Jimmy Carr a compris le message et a joué la carte du « bien cuit » à fond. L'histoire dira s'il a dépassé les bornes, mais certaines de ses blagues, notamment sur Céline Dion et René Angélil, passeraient sans doute plus difficilement la rampe dans un show franco. « Pour une raison qu'on ignore, Montréal est fier de son héritage français, semble-t-il », a lancé l'humoriste britannique. « Installer à Montréal le siège de l'agence antidopage, c'est comme offrir la direction d'une école primaire à Karla Homolka ! » Il sera intéressant de voir ce que la CBC, qui diffusera ce gala ultérieurement, retiendra de ce numéro.

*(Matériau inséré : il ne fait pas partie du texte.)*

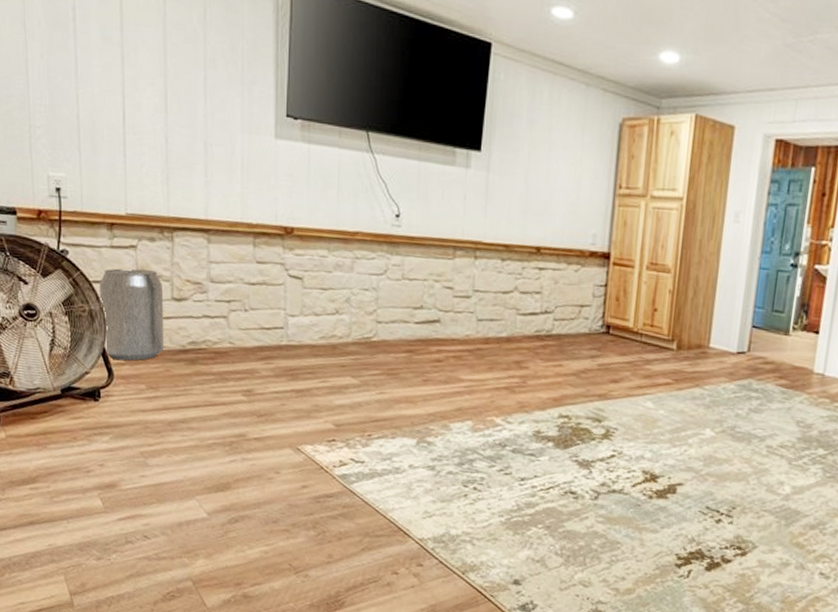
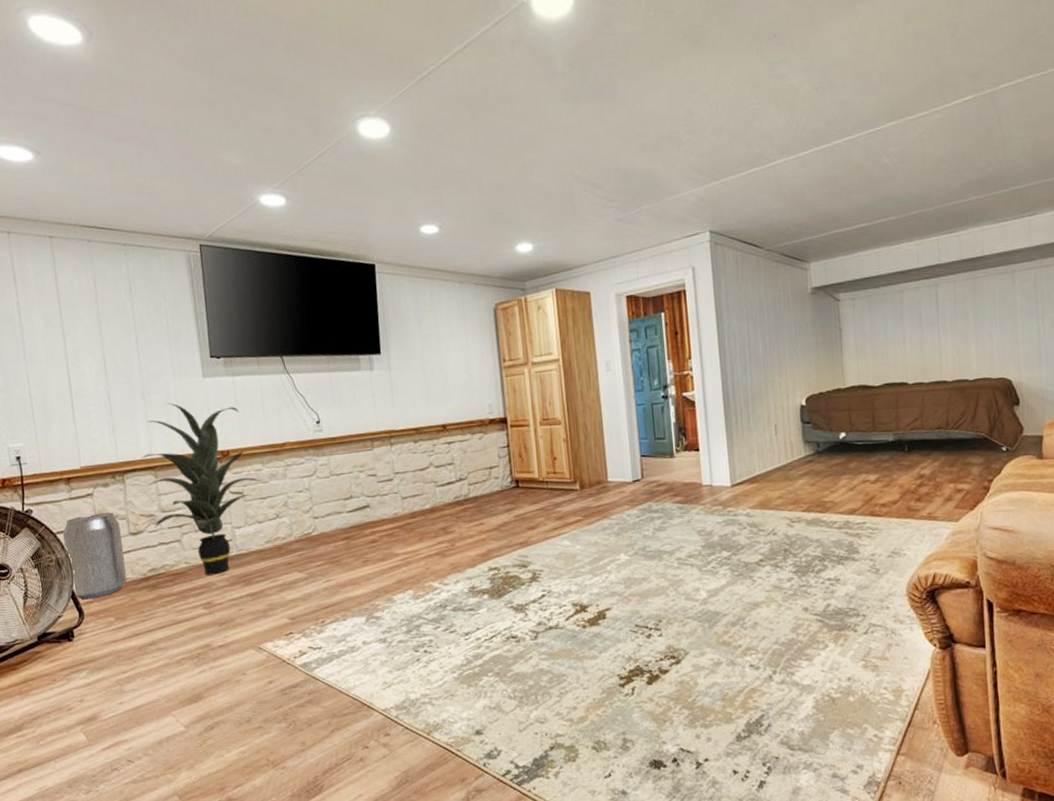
indoor plant: none [194,160,327,362] -> present [140,403,263,576]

LA MEILLEURE PRÉSENTATRICE

En quelques minutes à peine, et avec son plus beau sourire, la présentatrice Britanny LeBorgne, vedette de la série Mohawk Girls, a taillé en pièces la pertinence de célébrer le 375e anniversaire de la ville. L'actrice de Kahnawake a dit trouver le tout quand même « adorable ». « Mon peuple est ici depuis 8000 ans, presque le temps d'attente pour avoir une table chez Joe Beef. Ce que vous célébrez est, en fait, le 375e anniversaire de l'embourgeoisement de Montréal. Merci de nous avoir sauvés de notre cauchemar utopique ! » Des autres présentateurs-vedettes, aucun ne s'est vraiment distingué, à part Anthony Kavanagh. Son appel à l'aide pour les dirigeants de Bombardier, en forme de discours de prédicateur, a été fort bien reçu.

LE NUMÉRO SANS JOKES

Le groupe The Tenors a clôturé la soirée avec un numéro musical rendant hommage à Leonard Cohen. La foule a accueilli l'interprétation du classique Hallelujah par une ovation.

QUELQUES RÉPLIQUES

« Québec est en vérité un mot algonquin qui veut dire : l'endroit où va l'argent de la péréquation. » - Mark Critch

« Pierre Elliott Trudeau nous a laissé en héritage le bilinguisme, la Charte des droits, et les "selfies" en "chest". » - Caroline Rhea

« Je suis un mâle montréalais anglophone, blanc, hétéro, et je suis conscient de mon privilège. Quand je souhaite me rappeler mon statut de minoritaire, je n'ai qu'à m'adresser en anglais impeccable à un préposé de la STM dans un kiosque du métro. » - David Pryde

« Je n'en reviens jamais de rencontrer à Montréal des Noirs venus de tous les coins du monde s'installer intentionnellement en Amérique du Nord. » - Alonzo Bodden

« Montréal est la ville la plus sexy du Canada. Moi, je dis que cette intervention est inutile et que vous ne devez rien changer. » - Rick Mercer (en présentation vidéo)

LE VERDICT

Une soirée avec ses hauts et ses bas, où les présentateurs-vedettes ne se sont pas tous fait valoir. Jay Baruchel n'a fait que passer, tout comme Max Pacioretty et Jonathan Drouin. Les numéros des différents humoristes, formule oblige, n'ont pas tous été d'égale qualité non plus. Plusieurs des blagues ont tourné autour de la « fracture » entre francos et anglos, et entre le Québec et le Canada. Ce filon commence à s'effilocher sérieusement. En vérité, l'émission de télévision que le réseau CBC tirera de ce spectacle risque d'être beaucoup plus serrée et efficace.